At this time, it appears that the pain and disability that CAN may produce can be clinically graded by the medical standard of mild, moderate, or severe. CAN is strictly a clinical diagnosis at this point as there is no laboratory, radiologic, or electric wave assessment that has been correlated with severity. Additionally, the brain imaging studies used to determine neuroplasticity with tissue loss and restructuring are far from being available to routine clinical practice.
Known to all pain practitioners is the tragic severity of pain that is called Reflex Sympathetic Dystrophy or Chronic Regional Pain Syndrome. In some of these cases, CAN appears to cause paralysis or retardation of movement. CAN also appears to be related to reports of twitches, jerks, and restless legs commonly reported by chronic pain patients.

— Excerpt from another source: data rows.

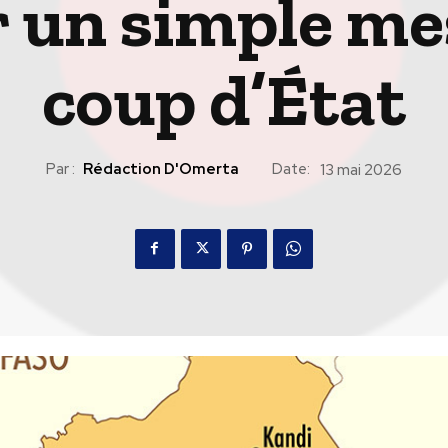
 un simple me
coup d’État
Par :
Rédaction D'Omerta
Date:
13 mai 2026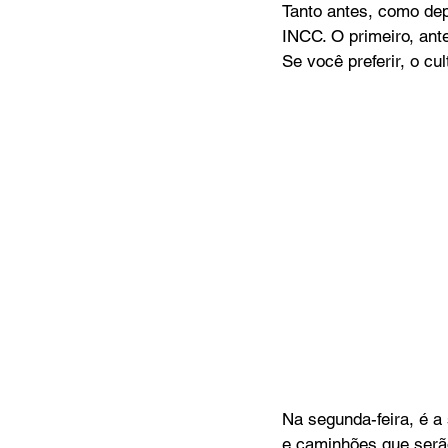
Tanto antes, como dep
INCC. O primeiro, ant
Se você preferir, o c
Na segunda-feira, é a
e caminhões que serão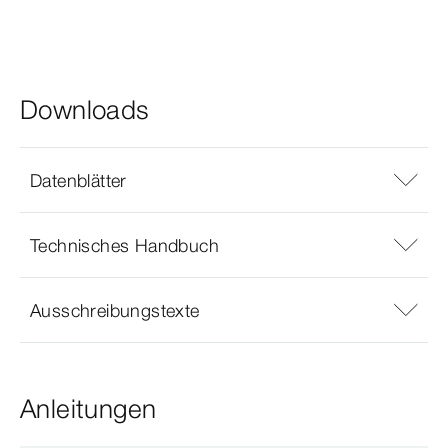
Downloads
Datenblätter
Technisches Handbuch
Ausschreibungstexte
Anleitungen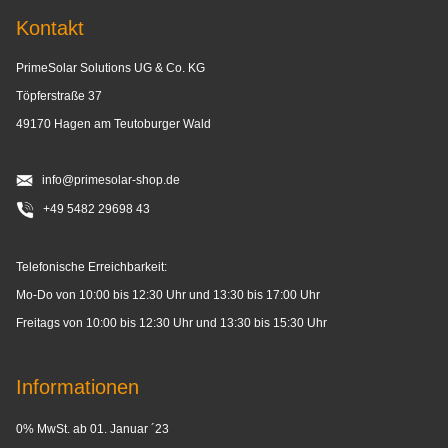
Kontakt
PrimeSolar Solutions UG & Co. KG
Töpferstraße 37
49170 Hagen am Teutoburger Wald
info@primesolar-shop.de
+49 5482 29698 43
Telefonische Erreichbarkeit:
Mo-Do von 10:00 bis 12:30 Uhr und 13:30 bis 17:00 Uhr
Freitags von 10:00 bis 12:30 Uhr und 13:30 bis 15:30 Uhr
Informationen
0% MwSt. ab 01. Januar ´23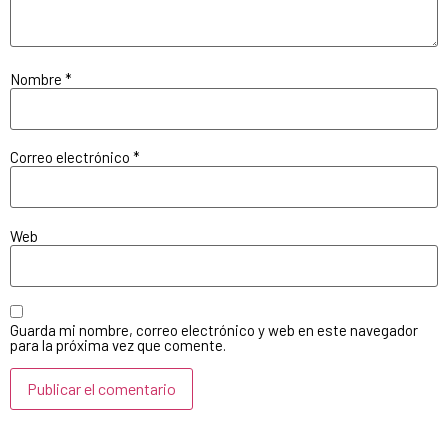
Nombre
*
Correo electrónico
*
Web
Guarda mi nombre, correo electrónico y web en este navegador
para la próxima vez que comente.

Major Historical Characteristics
A careful history will usually identify the patients with suspected CAN. They will clearly state that their pain is constant (“24/7”) unless asleep. Additionally, sleep will usually require a medical sleep aid. This is in contrast to the patient who describes their pain, for example, as being intermittent, varies in intensity, comes in waves, or exacerbates with certain physical activities.
The patient with constant pain will invariably date their pain to a certain point in time. Often they can identify the date and hour that their pain became constant. In most cases, they relate that they originally had an intermittent pattern of pain that abruptly converted to a constant state. Others relate that the constant pain started at the instant of an accident or surgery. They frequently report that surgery made their pain worse. In reality, the surgery, per se, was probably quite sound but the stressful event precipitated CAN with it’s encoding of the memory of their pain. The severe case will describe great impairment of social, vocational, and familial functions. They report being bed- or house-bound in the absence of medication. In addition, they relate loss of memory and attention span.

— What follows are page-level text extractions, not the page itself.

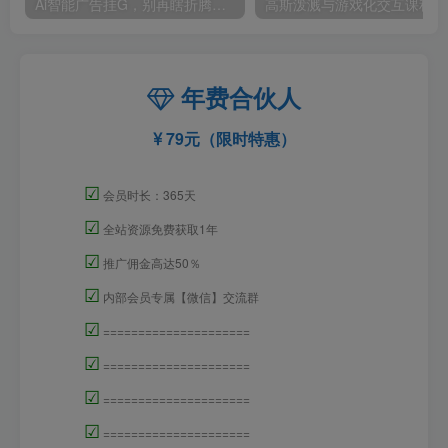
Ai智能广告挂G，别再瞎折腾了！这个全自动挂G项目，新手当天见钱，告别频繁换项目的烦恼【揭秘】
高斯泼
年费合伙人
79元（限时特惠）
☑
会员时长：365天
☑
全站资源免费获取1年
☑
推广佣金高达50％
☑
内部会员专属【微信】交流群
☑
=====================
☑
=====================
☑
=====================
☑
=====================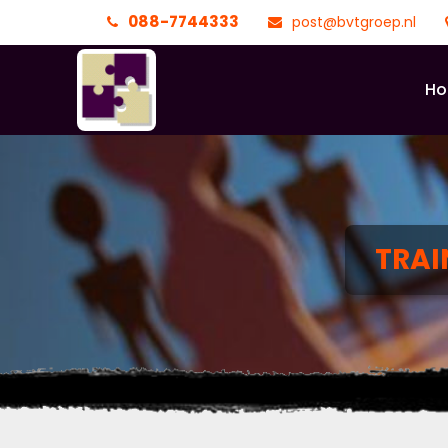
088-7744333
post@bvtgroep.nl
H
TRAI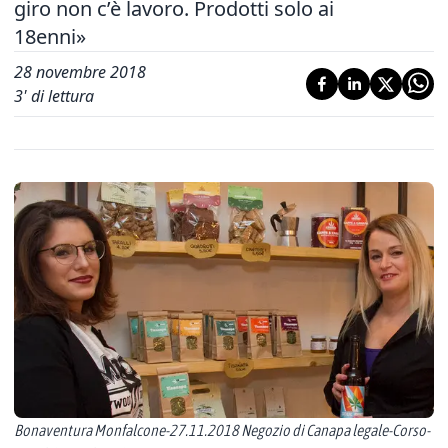
giro non c’è lavoro. Prodotti solo ai
18enni»
28 novembre 2018
3
' di lettura
Bonaventura Monfalcone-27.11.2018 Negozio di Canapa legale-Corso-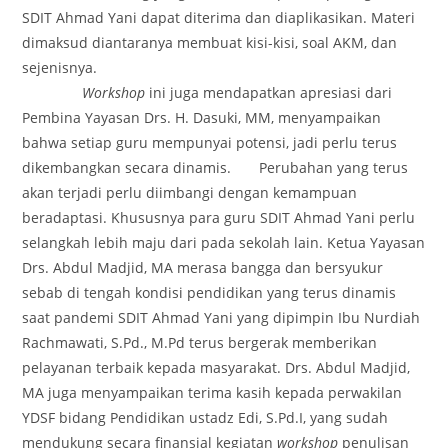
SDIT Ahmad Yani dapat diterima dan diaplikasikan. Materi
dimaksud diantaranya membuat kisi-kisi, soal AKM, dan
sejenisnya.
Workshop
ini juga mendapatkan apresiasi dari
Pembina Yayasan Drs. H. Dasuki, MM, menyampaikan
bahwa setiap guru mempunyai potensi, jadi perlu terus
dikembangkan secara dinamis. Perubahan yang terus
akan terjadi perlu diimbangi dengan kemampuan
beradaptasi. Khususnya para guru SDIT Ahmad Yani perlu
selangkah lebih maju dari pada sekolah lain. Ketua Yayasan
Drs. Abdul Madjid, MA merasa bangga dan bersyukur
sebab di tengah kondisi pendidikan yang terus dinamis
saat pandemi SDIT Ahmad Yani yang dipimpin Ibu Nurdiah
Rachmawati, S.Pd., M.Pd terus bergerak memberikan
pelayanan terbaik kepada masyarakat. Drs. Abdul Madjid,
MA juga menyampaikan terima kasih kepada perwakilan
YDSF bidang Pendidikan ustadz Edi, S.Pd.I, yang sudah
mendukung secara finansial kegiatan
workshop
penulisan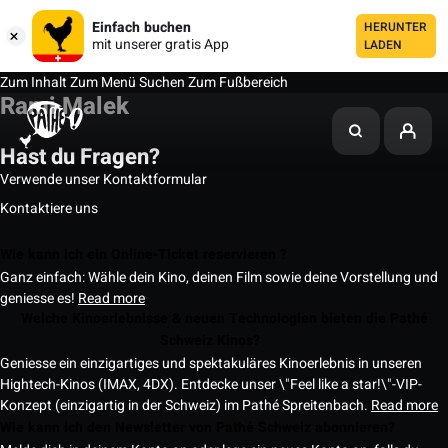
Einfach buchen
HERUNTER
mit unserer gratis App
LADEN
Zum Inhalt
Zum Menü
Suchen
Zum Fußbereich
Rami Malek
Hast du Fragen?
Verwende unser Kontaktformular
Kontaktiere uns
Wie kann ich ein Online-Ticket reservieren ?
Ganz einfach: Wähle dein Kino, deinen Film sowie deine Vorstellung und
geniesse es!
Read more
Welche Kinoerlebnisse & neuen Technologien bieten die Pathé
Schweiz Kinos?
Geniesse ein einzigartiges und spektakuläres Kinoerlebnis in unseren
Hightech-Kinos (IMAX, 4DX). Entdecke unser \"Feel like a star!\"-VIP-
Konzept (einzigartig in der Schweiz) im Pathé Spreitenbach.
Read more
Wie kann ich den Newsletter von Pathé Schweiz abonnieren?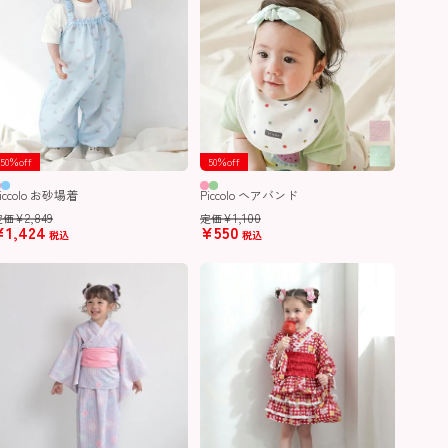
50％off
50％off
iccolo お砂場着
Piccolo ヘアバンド
¥
2,849
¥
1,100
定価
定価
¥
1,424
¥
550
税込
税込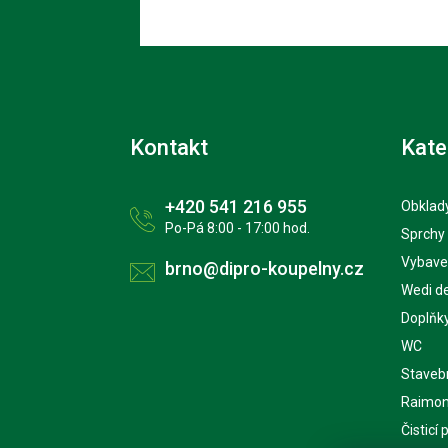
Kontakt
Kate
+420 541 216 955
Obklady
Po-Pá 8:00 - 17:00 hod.
Sprchy
Vybave
brno@dipro-koupelny.cz
Wedi d
Doplňk
WC
Staveb
Raimon
Čisticí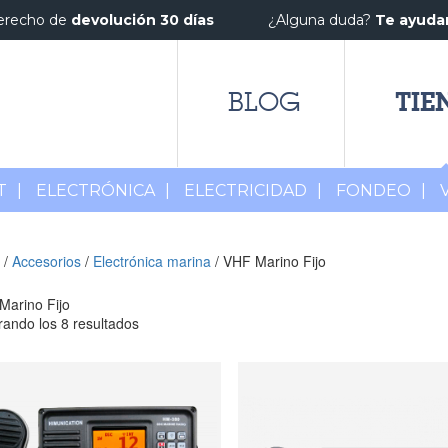
erecho de
devolución 30 días
¿Alguna duda?
Te ayud
TIE
BLOG
T
|
ELECTRÓNICA
|
ELECTRICIDAD
|
FONDEO
|
/
Accesorios
/
Electrónica marina
/ VHF Marino Fijo
Marino Fijo
ando los 8 resultados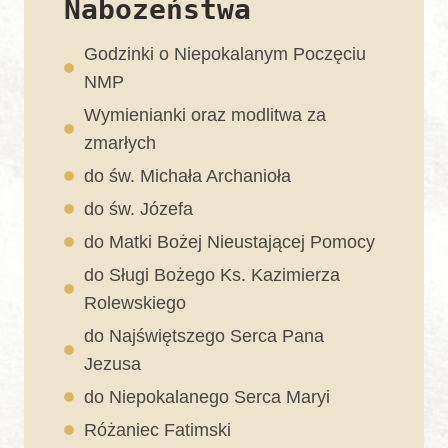
Nabożeństwa
Godzinki o Niepokalanym Poczęciu
NMP
Wymienianki oraz modlitwa za
zmarłych
do św. Michała Archanioła
do św. Józefa
do Matki Bożej Nieustającej Pomocy
do Sługi Bożego Ks. Kazimierza
Rolewskiego
do Najświętszego Serca Pana
Jezusa
do Niepokalanego Serca Maryi
Różaniec Fatimski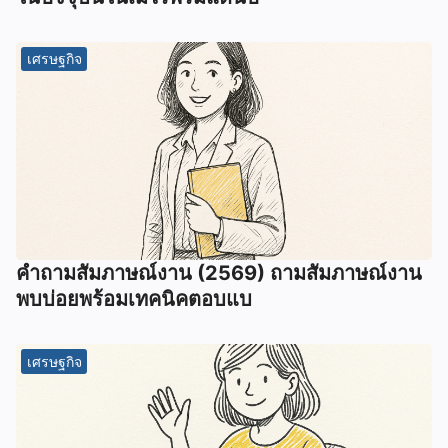
เศรษฐกิจ
คำถามสัมภาษณ์งาน (2569) ถามสัมภาษณ์งาน
พบบ่อยพร้อมเทคนิคตอบแบ
เศรษฐกิจ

Peripheral Pain Site Responds Poorly
A second hallmark characteristic of CAN is that local, peripheral treatments do little, or nothing, for the pain. For example, the usual chronic arthritis patient with intermittent or non-constant pain will report local pain site treatments such as oral anti-inflammatory agents, topical analgesics, injections, electromagnetic measures, and physical therapies to be effective. This may not be the case with CAN because central-encoded pain will require agents that act in the spinal cord and central nervous system to reduce pain. Some patients with CAN will not even experience much pain relief if the peripheral pain site is anesthetized.
The initiating pain site may show little sign of inflammation, inadequate healing, or pain on physical manipulation such as pressure or stretching. The peripheral pain site may have what appears to be rather good healing following surgery or injury. As part of a diagnostic evaluation, the pain practitioner should attempt some peripheral pain treatments to determine if the peripheral pain site is active. This might include a topical analgesic, oral anti-inflammatory agent, or anesthetic injection. If there is little or no response to a peripheral treatment, one may then suspect the presence of CAN.